**** Data extract ****

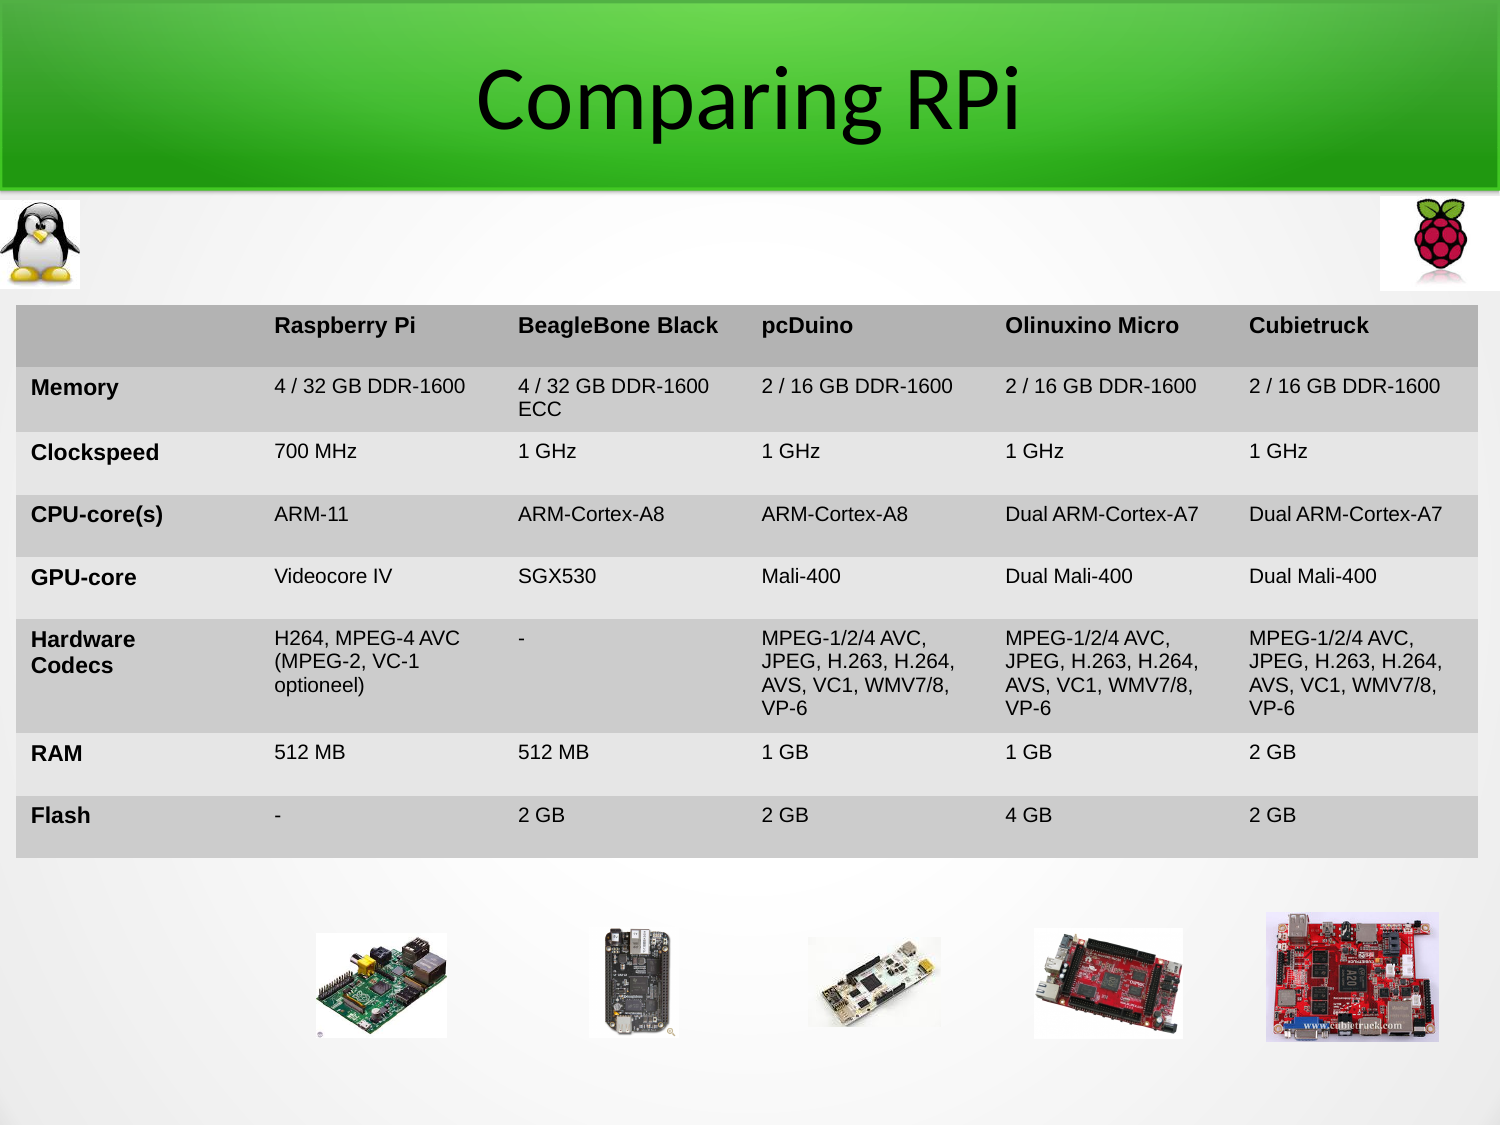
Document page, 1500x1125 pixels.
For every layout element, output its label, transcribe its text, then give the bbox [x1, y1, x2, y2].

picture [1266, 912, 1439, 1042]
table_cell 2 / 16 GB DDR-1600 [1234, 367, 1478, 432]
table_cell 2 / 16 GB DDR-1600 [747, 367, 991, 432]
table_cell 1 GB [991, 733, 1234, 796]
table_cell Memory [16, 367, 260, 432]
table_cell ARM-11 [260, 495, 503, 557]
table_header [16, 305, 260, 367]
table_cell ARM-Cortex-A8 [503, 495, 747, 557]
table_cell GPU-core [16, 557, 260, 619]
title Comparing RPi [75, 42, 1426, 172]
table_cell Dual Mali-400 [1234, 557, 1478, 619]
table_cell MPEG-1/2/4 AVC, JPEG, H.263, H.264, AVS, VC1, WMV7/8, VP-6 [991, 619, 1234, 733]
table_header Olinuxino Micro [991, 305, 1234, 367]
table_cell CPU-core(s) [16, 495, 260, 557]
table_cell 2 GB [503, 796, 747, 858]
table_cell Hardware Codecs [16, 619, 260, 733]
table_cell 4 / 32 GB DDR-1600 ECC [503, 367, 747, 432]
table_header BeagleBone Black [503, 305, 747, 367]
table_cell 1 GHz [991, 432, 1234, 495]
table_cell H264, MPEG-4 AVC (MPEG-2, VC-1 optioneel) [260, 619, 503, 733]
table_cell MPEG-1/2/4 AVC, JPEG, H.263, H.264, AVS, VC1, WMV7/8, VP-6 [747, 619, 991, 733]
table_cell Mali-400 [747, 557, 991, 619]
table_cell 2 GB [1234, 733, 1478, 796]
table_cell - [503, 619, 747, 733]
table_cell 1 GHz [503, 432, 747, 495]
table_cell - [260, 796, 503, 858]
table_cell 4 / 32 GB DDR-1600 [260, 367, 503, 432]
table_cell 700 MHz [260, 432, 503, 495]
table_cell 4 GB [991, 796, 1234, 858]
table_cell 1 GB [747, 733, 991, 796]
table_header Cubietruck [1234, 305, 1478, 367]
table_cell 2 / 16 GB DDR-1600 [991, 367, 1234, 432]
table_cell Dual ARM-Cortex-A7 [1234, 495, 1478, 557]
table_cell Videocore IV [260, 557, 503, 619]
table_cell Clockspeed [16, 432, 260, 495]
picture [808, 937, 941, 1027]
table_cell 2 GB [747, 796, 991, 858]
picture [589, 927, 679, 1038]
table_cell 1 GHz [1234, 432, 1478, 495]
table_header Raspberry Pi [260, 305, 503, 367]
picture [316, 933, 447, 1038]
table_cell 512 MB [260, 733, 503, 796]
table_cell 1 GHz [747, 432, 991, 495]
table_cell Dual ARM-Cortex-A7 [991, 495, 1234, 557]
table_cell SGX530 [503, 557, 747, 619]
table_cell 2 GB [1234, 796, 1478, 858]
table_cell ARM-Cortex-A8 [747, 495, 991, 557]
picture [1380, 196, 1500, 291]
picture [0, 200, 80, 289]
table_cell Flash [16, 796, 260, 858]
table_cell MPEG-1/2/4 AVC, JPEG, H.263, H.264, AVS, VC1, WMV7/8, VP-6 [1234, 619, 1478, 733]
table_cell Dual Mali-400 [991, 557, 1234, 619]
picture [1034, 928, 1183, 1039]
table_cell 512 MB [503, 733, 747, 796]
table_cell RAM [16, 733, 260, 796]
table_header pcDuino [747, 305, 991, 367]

****
**** Data extract ****

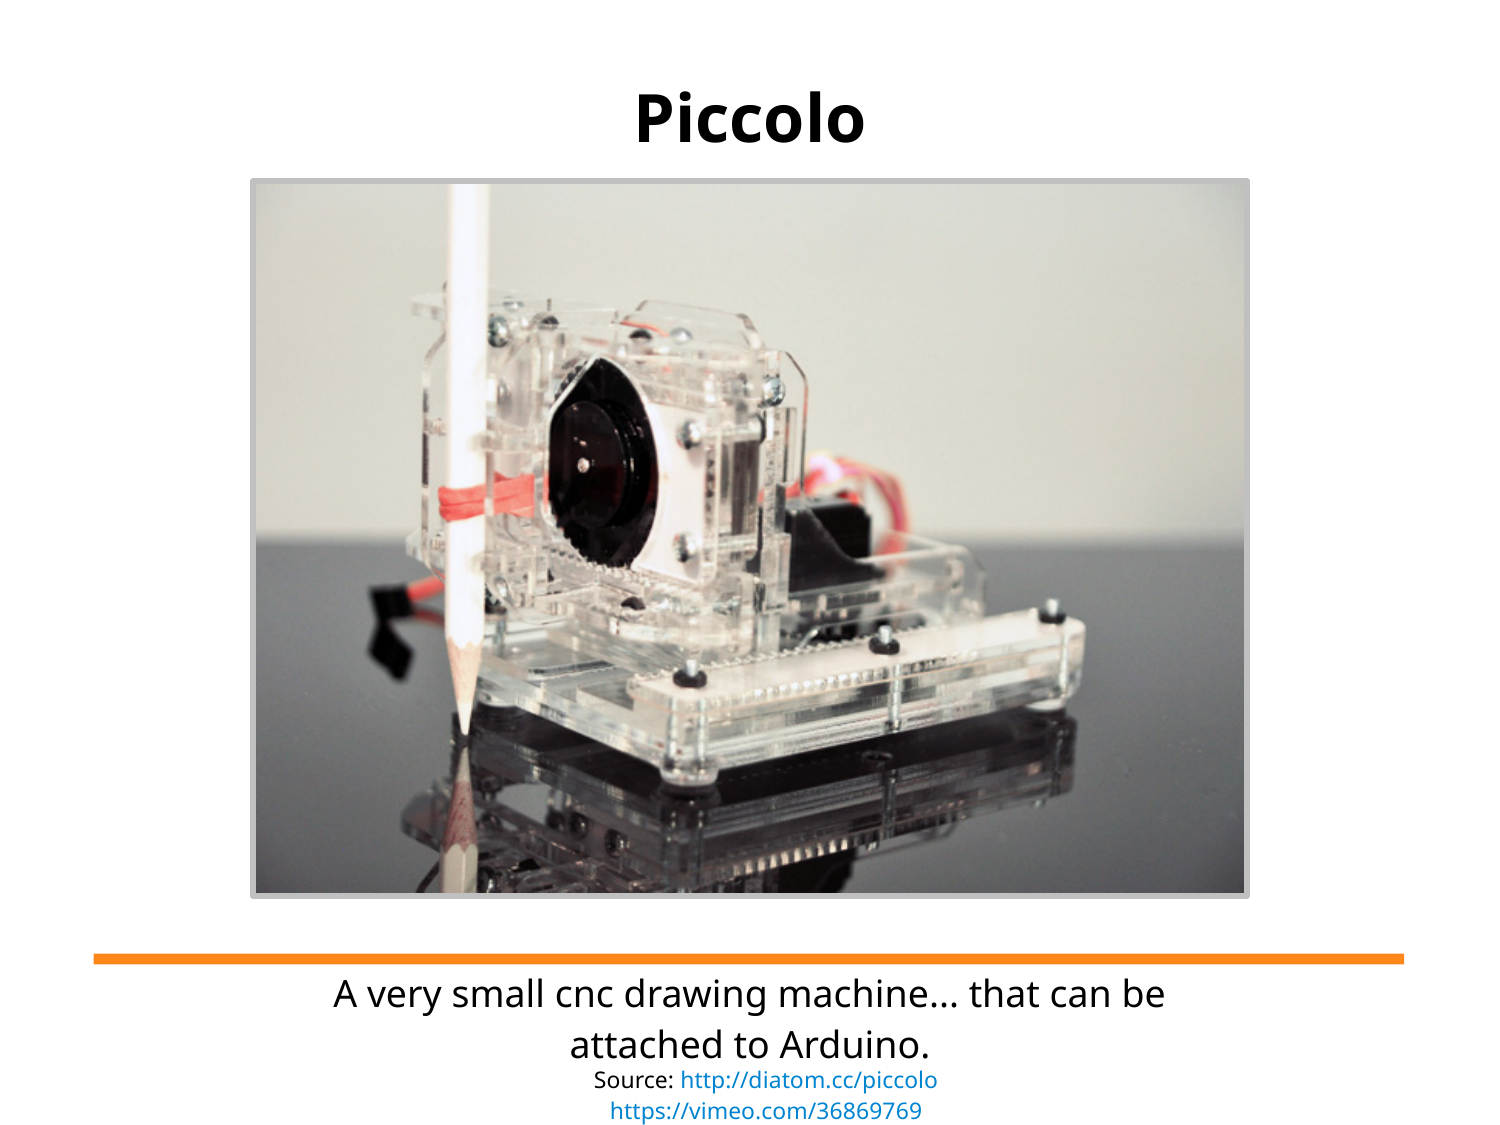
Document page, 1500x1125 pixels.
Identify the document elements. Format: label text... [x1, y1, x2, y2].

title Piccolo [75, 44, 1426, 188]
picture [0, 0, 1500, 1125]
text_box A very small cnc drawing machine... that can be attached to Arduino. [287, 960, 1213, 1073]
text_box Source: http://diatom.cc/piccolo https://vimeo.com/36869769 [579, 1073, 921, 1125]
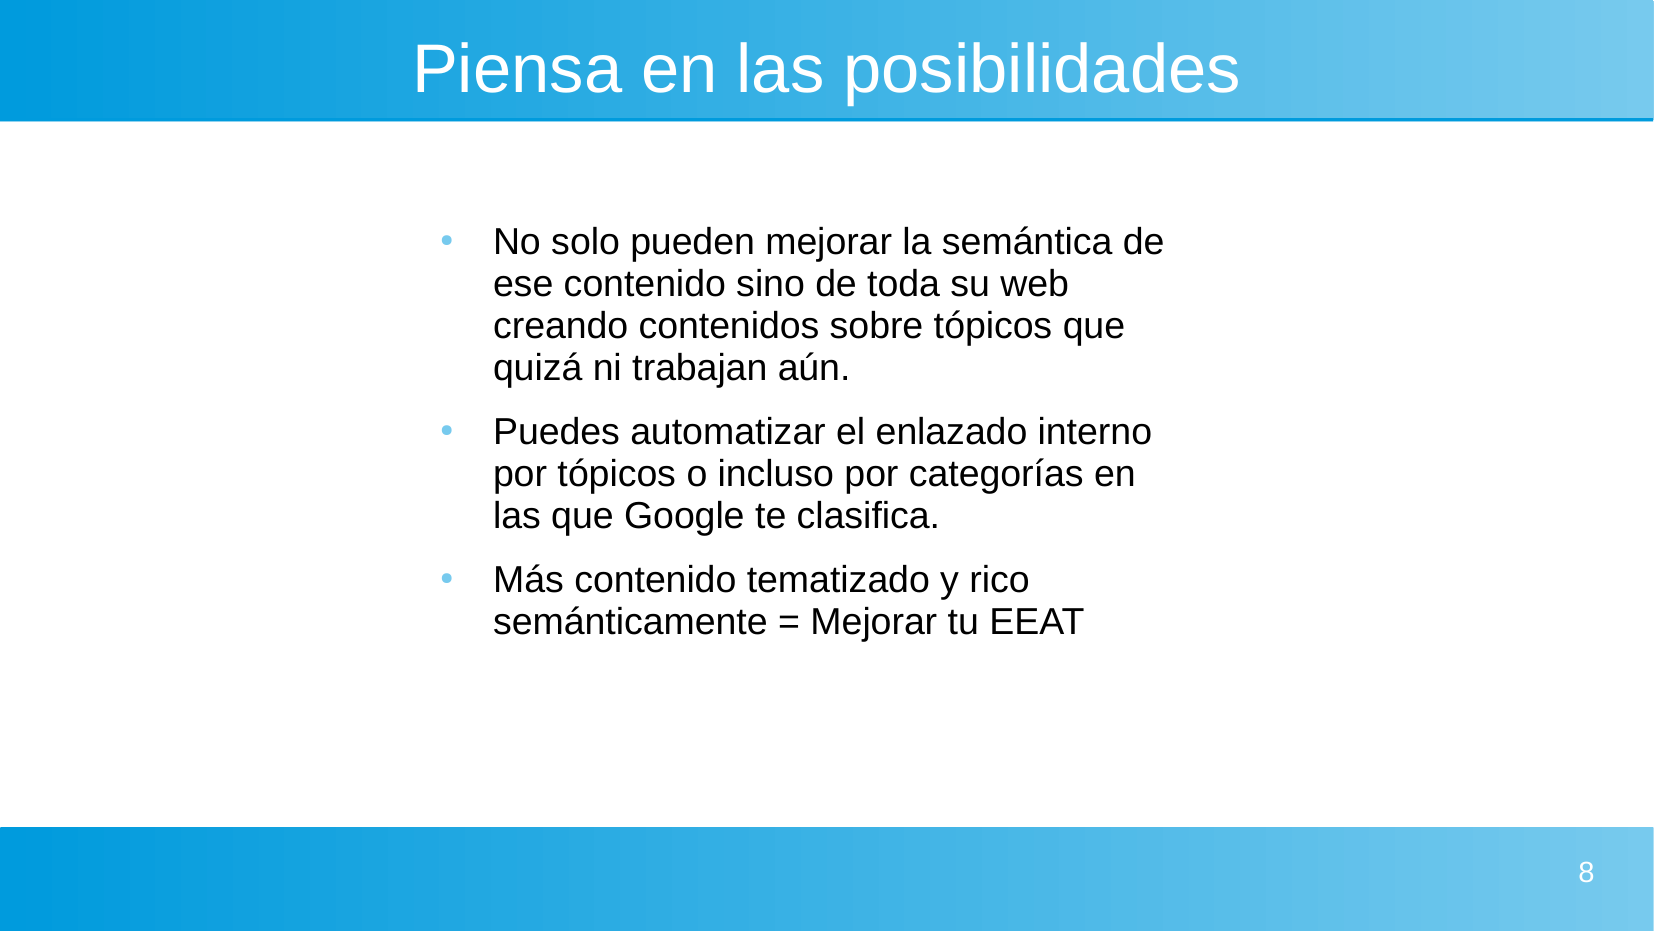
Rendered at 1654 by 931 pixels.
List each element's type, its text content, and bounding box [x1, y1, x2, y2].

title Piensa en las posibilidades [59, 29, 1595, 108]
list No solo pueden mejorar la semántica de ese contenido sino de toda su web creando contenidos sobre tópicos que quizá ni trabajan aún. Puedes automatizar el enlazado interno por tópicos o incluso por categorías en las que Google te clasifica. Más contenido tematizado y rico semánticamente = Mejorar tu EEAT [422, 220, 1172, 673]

****

Exercise details - Show each line of the listing that contains the string "MPEG". Treat uppercase and lowercase as different.

Worked answer -
table_cell MPEG-1/2/4 AVC, JPEG, H.263, H.264, AVS, VC1, WMV7/8, VP-6 [991, 619, 1234, 733]
table_cell H264, MPEG-4 AVC (MPEG-2, VC-1 optioneel) [260, 619, 503, 733]
table_cell MPEG-1/2/4 AVC, JPEG, H.263, H.264, AVS, VC1, WMV7/8, VP-6 [747, 619, 991, 733]
table_cell MPEG-1/2/4 AVC, JPEG, H.263, H.264, AVS, VC1, WMV7/8, VP-6 [1234, 619, 1478, 733]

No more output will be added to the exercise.